H2Gen in Alexandria had a pallet-sized Hydrogen Generation Module (sold to Air Liquide in 2009) to produce hydrogen on site from natural gas - Just drop the pallet with a forklift, hook up a gas line and electricity. Other reformers can be made to convert other common fuels into hydrogen for fuel cells (gasoline, diesel, ethanol, propane). It could allow for rapid and scalable roll out of fueling capacity.
This process emits some pollution, but the net for natural gas conversion is supposedly about half the total emissions of burning the equivalent of gasoline, so it is still an air quality improvement for urban environments.

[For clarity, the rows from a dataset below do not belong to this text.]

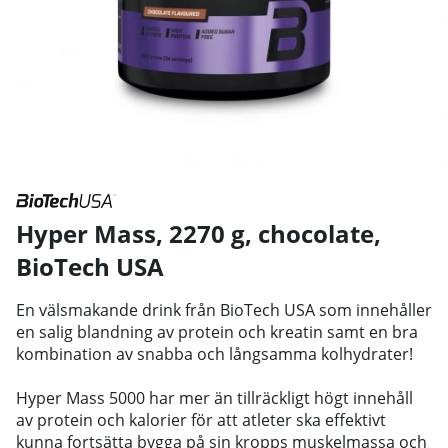
Hyper Mass, 2270 g, chocolate
,
BioTech USA
En välsmakande drink från BioTech USA som innehåller
en salig blandning av protein och kreatin samt en bra
kombination av snabba och långsamma kolhydrater!
Hyper Mass 5000 har mer än tillräckligt högt innehåll
av protein och kalorier för att atleter ska effektivt
kunna fortsätta bygga på sin kropps muskelmassa och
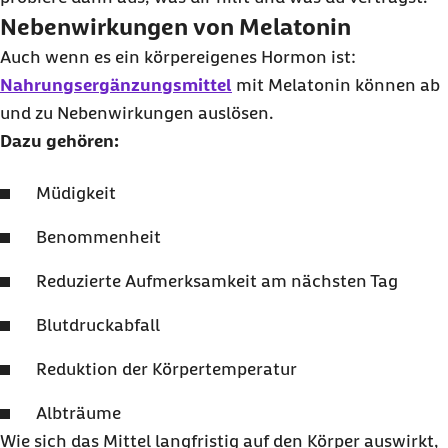
Nebenwirkungen von Melatonin
Auch wenn es ein körpereigenes Hormon ist:
Nahrungsergänzungsmittel
mit Melatonin können ab
und zu Nebenwirkungen auslösen.
Dazu gehören:
Müdigkeit
Benommenheit
Reduzierte Aufmerksamkeit am nächsten Tag
Blutdruckabfall
Reduktion der Körpertemperatur
Albträume
Wie sich das Mittel langfristig auf den Körper auswirkt,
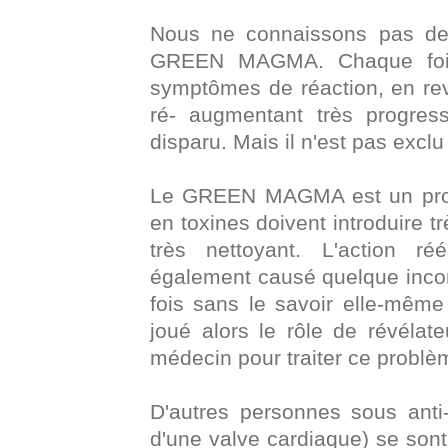
Nous ne connaissons pas de c
GREEN MAGMA. Chaque fois
symptômes de réaction, en rev
ré- augmentant très progres
disparu. Mais il n'est pas excl
Le GREEN MAGMA est un produi
en toxines doivent introduire t
très nettoyant. L'action ré
également causé quelque incon
fois sans le savoir elle-mê
joué alors le rôle de révélat
médecin pour traiter ce problè
D'autres personnes sous anti
d'une valve cardiaque) se sont 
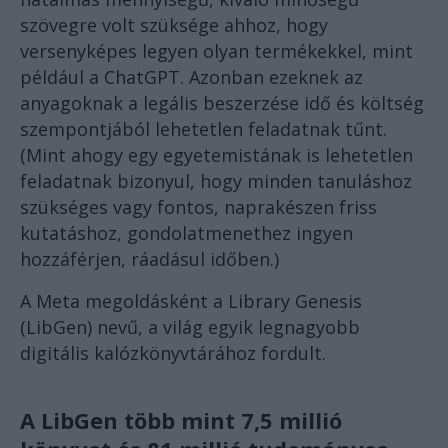
szövegre volt szüksége ahhoz, hogy
versenyképes legyen olyan termékekkel, mint
például a ChatGPT. Azonban ezeknek az
anyagoknak a legális beszerzése idő és költség
szempontjából lehetetlen feladatnak tűnt.
(Mint ahogy egy egyetemistának is lehetetlen
feladatnak bizonyul, hogy minden tanuláshoz
szükséges vagy fontos, naprakészen friss
kutatáshoz, gondolatmenethez ingyen
hozzáférjen, ráadásul időben.)
A Meta megoldásként a Library Genesis
(LibGen) nevű, a világ egyik legnagyobb
digitális kalózkönyvtárához fordult.
A LibGen több mint 7,5 millió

You can also deliver hydrogen from trucks to storage tanks, to really clean up the air in geographically disadvantaged places like Los Angeles or Mexico City.
I don’t know the hard economics of what is lowest cost, the relative performance advantages, or the importance of the safety issues; but the logistics of standing up a fueling infrastructure for hydrogen is quite feasible.
Hydrogen would be better as a static generation source than for transportation until they can solve the storage and logistical problems.
Feasible engineering doesn’t mean it actually delivers what the global warming hoaxters claim. What they claim is just a bundle of lies.
Electricity has to be generated for a natural gas-to-hydrogen reformer to operate.
Fuel has to be burned in trucks to deliver the huge tanks needed to transport hydrogen.
Los Angeles could cover itself with photovoltaic arrays and take itself off the grid; it could require all vehicles run directly on electricity (batteries, or overhead lines for trolleys) or hydrogen, and use the photovoltaics to produce the hydrogen as a storage system to bridge the period of the day (known as “night”) when the cells weren’t doing anything but electricity was still being used; and of course, electricity would be needed to run the desalination of seawater that they are geographically advantaged to access.
And the wealthy showbiz jackasses in the Los Angeles basin could pay for it themselves, and leave the rest of us out of it. For the first time in their miserable lives they’d actually acquire some moral high ground — on that one issue. The rest of the country which paid for the huge water projects could then cut them off from both the hydroelectricity supply and water pumped from the reservoirs to their canals.